:: WHAT YOU NEED TO DO ::
The lines to reproduce from the material below are those from the one containing "CT including the" through the one containing "- T7 vertebra: [218, 347, 292, 370]", both included; write them out exactly and add nothing.

:: INFORMATION SUPPLIED ::

-*-*-

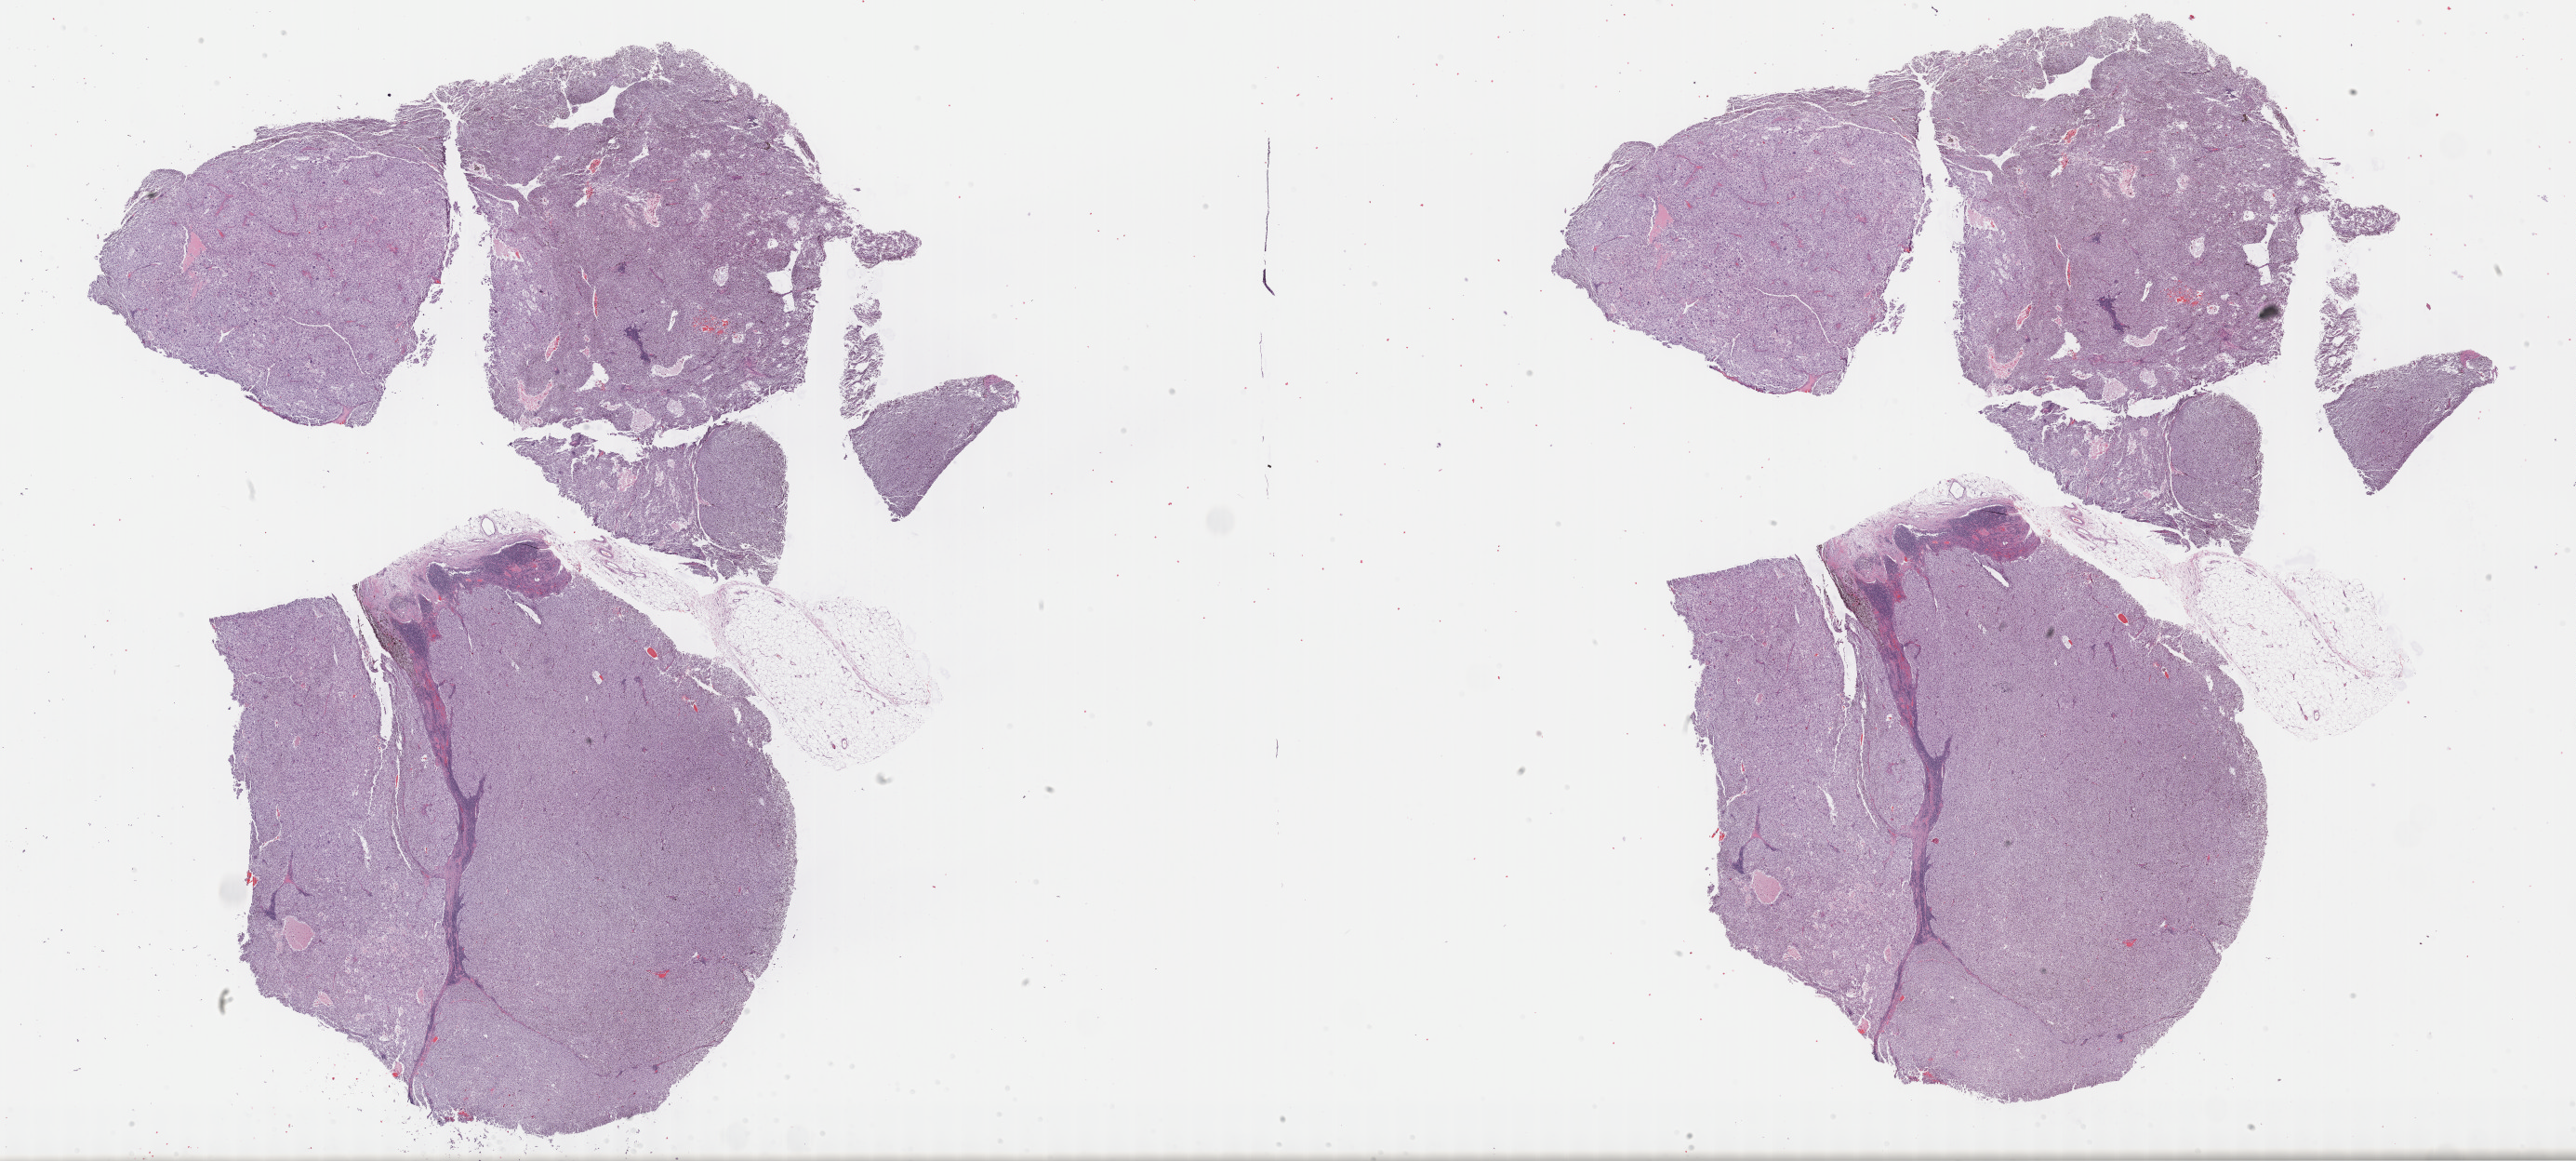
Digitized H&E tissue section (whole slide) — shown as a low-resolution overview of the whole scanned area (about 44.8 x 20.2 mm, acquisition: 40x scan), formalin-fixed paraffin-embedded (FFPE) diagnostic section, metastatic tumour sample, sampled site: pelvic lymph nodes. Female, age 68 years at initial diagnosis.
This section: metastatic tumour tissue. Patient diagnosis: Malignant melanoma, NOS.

-*-*-

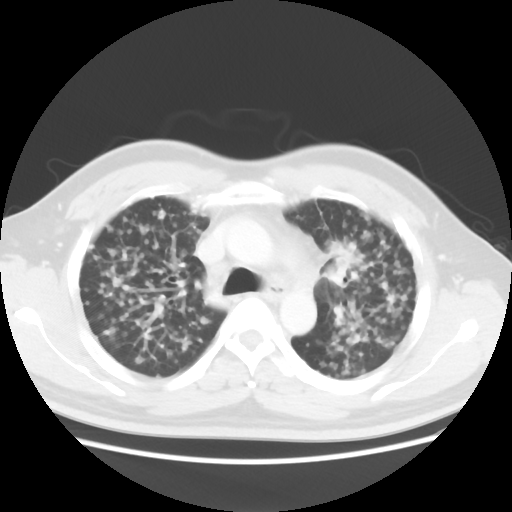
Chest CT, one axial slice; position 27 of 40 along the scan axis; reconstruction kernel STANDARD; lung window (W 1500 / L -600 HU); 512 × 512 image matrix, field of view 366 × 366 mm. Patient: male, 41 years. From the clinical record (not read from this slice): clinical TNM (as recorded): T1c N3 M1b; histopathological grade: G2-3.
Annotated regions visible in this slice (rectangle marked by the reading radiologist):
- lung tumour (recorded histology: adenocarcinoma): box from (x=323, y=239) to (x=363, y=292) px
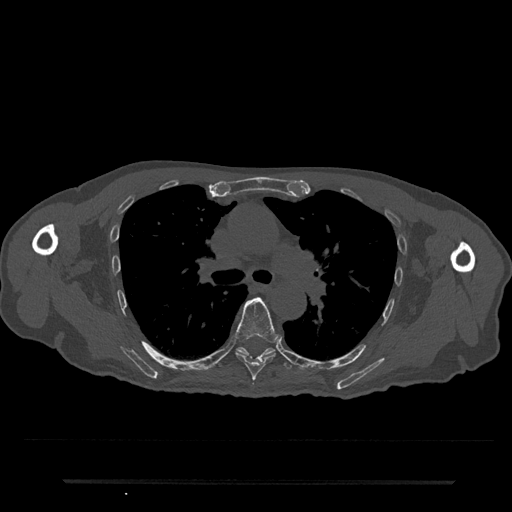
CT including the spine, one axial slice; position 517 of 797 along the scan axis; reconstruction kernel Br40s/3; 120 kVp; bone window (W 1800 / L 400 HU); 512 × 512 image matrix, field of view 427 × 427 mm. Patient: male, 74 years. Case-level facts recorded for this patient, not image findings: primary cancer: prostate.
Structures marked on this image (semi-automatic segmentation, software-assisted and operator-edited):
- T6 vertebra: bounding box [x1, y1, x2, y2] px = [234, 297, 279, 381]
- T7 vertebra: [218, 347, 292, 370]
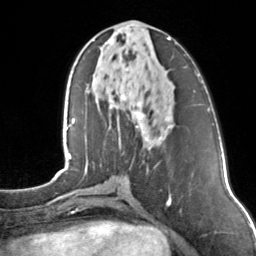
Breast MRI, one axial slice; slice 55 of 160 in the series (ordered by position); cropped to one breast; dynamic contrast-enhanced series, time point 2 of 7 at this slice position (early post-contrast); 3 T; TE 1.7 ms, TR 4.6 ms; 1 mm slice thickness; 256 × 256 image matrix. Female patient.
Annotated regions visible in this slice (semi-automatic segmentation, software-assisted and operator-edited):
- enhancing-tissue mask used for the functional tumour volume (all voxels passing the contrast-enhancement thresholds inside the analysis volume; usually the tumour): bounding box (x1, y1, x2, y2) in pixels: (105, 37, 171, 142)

-*-*-

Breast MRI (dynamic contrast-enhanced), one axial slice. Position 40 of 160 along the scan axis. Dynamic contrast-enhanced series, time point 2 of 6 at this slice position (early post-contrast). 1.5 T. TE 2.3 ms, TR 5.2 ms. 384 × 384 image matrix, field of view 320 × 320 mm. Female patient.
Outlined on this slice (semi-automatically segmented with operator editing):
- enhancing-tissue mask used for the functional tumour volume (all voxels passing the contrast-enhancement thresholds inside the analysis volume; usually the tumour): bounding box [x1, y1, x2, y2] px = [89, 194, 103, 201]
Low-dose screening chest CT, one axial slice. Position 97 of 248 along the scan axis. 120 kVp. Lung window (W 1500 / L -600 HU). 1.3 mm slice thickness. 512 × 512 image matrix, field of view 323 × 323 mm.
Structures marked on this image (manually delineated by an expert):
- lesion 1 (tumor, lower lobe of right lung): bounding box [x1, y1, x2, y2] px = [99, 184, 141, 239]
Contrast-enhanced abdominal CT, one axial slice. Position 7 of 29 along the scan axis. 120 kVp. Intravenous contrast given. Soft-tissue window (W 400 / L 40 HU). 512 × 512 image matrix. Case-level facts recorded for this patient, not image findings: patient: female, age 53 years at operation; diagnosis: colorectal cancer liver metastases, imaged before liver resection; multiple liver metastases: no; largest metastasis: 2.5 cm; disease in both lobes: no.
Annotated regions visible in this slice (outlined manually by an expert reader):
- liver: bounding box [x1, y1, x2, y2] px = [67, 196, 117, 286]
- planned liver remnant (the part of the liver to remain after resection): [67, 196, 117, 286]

-*-*-

:: EXERCISE RESPONSE ::
CT including the spine, one axial slice; position 517 of 797 along the scan axis; reconstruction kernel Br40s/3; 120 kVp; bone window (W 1800 / L 400 HU); 512 × 512 image matrix, field of view 427 × 427 mm. Patient: male, 74 years. Case-level facts recorded for this patient, not image findings: primary cancer: prostate.
Structures marked on this image (semi-automatic segmentation, software-assisted and operator-edited):
- T6 vertebra: bounding box [x1, y1, x2, y2] px = [234, 297, 279, 381]
- T7 vertebra: [218, 347, 292, 370]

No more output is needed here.